Last updated on Luglio 24th, 2021 at 10:47 am
«Il Pd non si deve far mettere i piedi in testa da idee retrograde della Lega. Mi assumo la responsabilità di chiedervi di approvare la legge così com’è». Con queste parole si è rivolto Enrico Letta ai parlamentari del proprio partito a proposito del «ddl Zan».
La modifica dell’art. 604-bis del c.p.
La linea del Partito Democratico (PD) è stata dunque tracciata dal suo numero uno: nessun compromesso. Quel «così com’è» stronca ogni tentativo di emendare il testo per acquisire maggiore condivisione parlamentare. Viene così neutralizzato il tentativo del Centrodestra di proporre una legge che sì inasprisce le pene per reati di vera discriminazione e violenza, ma non introduce l’identità di genere. Del resto, occorre ricordarlo, il «ddl Zan» aggiunge all’articolo 604-bis del Codice penale, che riguarda «propaganda e istigazione a delinquere per motivi di discriminazione razziale, etnica e religiosa», la dicitura «oppure fondati sul sesso, sul genere, sull’orientamento sessuale, sull’identità di genere o sulla disabilità».
Il vero obiettivo del «ddl Zan»
La mossa di Letta, dunque, dimostra qual è la posta in gioco del «ddl Zan»: non difendere una qualche categoria specifica di persone da vessazioni reali, bensì sdoganare l’identità di genere, ossia il sesso percepito in ragione di quello biologico. I fautori del «ddl Zan» non accettano di mettere in discussione questo principio: ognuno può sentirsi ciò che vuole – uomo, donna o altro – a prescindere dall’oggettività incontrovertibile della biologia.
Lo spiega bene James Kirkup su The Spectator in un articolo tradotto in italiano da Marina Terragni sul Feminist Post: «La legittima richiesta di tutelare i diritti e la dignità delle persone omosessuali e transessuali veicola in realtà l’obiettivo forte, ovvero l’identità di genere in direzione del self-id, che è la libera decisione di scegliere il proprio genere indipendentemente dal sesso di nascita e con un semplice atto amministrativo unilaterale, all’anagrafe o dal notaio».

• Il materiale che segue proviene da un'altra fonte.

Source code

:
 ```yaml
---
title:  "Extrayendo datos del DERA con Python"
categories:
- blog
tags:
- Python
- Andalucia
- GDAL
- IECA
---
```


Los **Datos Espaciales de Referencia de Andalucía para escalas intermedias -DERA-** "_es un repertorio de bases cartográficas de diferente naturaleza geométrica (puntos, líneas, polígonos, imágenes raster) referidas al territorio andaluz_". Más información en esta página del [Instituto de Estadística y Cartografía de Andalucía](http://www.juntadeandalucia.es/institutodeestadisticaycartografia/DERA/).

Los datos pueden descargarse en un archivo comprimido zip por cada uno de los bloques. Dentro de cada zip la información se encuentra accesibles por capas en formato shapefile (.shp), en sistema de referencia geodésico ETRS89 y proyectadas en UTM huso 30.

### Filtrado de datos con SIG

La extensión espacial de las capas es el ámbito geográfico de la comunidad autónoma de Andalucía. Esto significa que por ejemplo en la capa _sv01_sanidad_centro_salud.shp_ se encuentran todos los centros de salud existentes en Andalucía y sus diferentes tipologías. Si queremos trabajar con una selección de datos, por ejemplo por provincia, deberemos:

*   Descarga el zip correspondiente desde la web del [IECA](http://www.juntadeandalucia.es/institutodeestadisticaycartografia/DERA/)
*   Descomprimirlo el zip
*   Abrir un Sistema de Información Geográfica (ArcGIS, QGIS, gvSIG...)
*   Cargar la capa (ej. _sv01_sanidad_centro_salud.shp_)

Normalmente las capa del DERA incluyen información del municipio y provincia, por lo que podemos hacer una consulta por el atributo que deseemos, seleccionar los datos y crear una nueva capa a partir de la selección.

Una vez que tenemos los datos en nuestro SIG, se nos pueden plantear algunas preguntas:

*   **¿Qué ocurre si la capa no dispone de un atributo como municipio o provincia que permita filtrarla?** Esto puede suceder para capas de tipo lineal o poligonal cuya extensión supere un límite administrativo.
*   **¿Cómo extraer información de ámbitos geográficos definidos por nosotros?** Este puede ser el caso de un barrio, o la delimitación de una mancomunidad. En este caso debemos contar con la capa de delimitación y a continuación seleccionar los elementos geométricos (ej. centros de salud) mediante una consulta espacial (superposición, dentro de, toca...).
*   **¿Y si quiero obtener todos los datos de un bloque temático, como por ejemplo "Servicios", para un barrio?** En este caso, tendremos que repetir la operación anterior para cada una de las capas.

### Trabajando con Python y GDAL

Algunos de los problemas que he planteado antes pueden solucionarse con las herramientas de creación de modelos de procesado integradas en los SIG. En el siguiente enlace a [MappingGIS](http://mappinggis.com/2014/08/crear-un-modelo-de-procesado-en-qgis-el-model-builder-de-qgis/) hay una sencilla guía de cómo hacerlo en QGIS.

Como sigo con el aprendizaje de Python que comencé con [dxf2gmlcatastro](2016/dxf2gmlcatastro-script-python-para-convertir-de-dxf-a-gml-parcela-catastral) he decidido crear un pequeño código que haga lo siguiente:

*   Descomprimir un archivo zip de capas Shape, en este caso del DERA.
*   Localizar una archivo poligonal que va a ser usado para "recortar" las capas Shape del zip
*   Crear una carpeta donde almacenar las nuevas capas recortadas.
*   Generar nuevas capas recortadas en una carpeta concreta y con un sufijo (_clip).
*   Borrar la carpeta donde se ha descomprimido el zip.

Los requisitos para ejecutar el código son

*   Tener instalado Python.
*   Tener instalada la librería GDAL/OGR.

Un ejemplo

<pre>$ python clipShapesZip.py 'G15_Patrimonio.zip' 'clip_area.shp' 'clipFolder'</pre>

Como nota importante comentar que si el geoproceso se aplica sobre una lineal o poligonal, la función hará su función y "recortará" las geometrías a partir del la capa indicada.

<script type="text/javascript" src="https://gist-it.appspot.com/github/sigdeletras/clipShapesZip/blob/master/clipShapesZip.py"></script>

Identità di genere a scuola
Dunque se passa il concetto di identità di genere sarà possibile cambiare sesso con un semplice atto amministrativo? E a quel punto, per esempio, un uomo che si autodefinisce donna potrà iscriversi alle competizioni sportive femminili e avrà il diritto di frequentare lo spogliatoio di una palestra dedicato al gentil sesso? O magari potrà beffare la logica delle «quote rosa»? Per ora non corriamo. Il rischio immediato, di cui «iFamNews» si è già occupato quasi un anno fa, comunque c’è: ed è che il «ddl Zan» possa introdurre l’identità di genere, ovvero il gender, nelle scuole.
PD “negazionista“
A proposito di gender nelle scuole, è utile rammentare quanto avvenne nel 2015. In pieno dibattito sulla possibilità che la riforma della «Buona Scuola» voluta dall’allora premier Matteo Renzi introducesse l’ideologia gender nelle aule scolastiche, il PD prese una posizione “negazionista”. In un articolo uscito il 18 settembre di quell’anno sul sito dei Deputati PD, infatti, si legge: «Si è diffuso in queste settimane un allarme circa la volontà di introdurre nelle scuole l’insegnamento della “teoria gender”, una creatura mitologica, a metà tra un virus e un abominio, che tuttavia non esiste». È alquanto curioso che il gender, che nel 2015 per il Pd non esisteva, oggi sia diventato per lo stesso partito un «passo avanti di civiltà».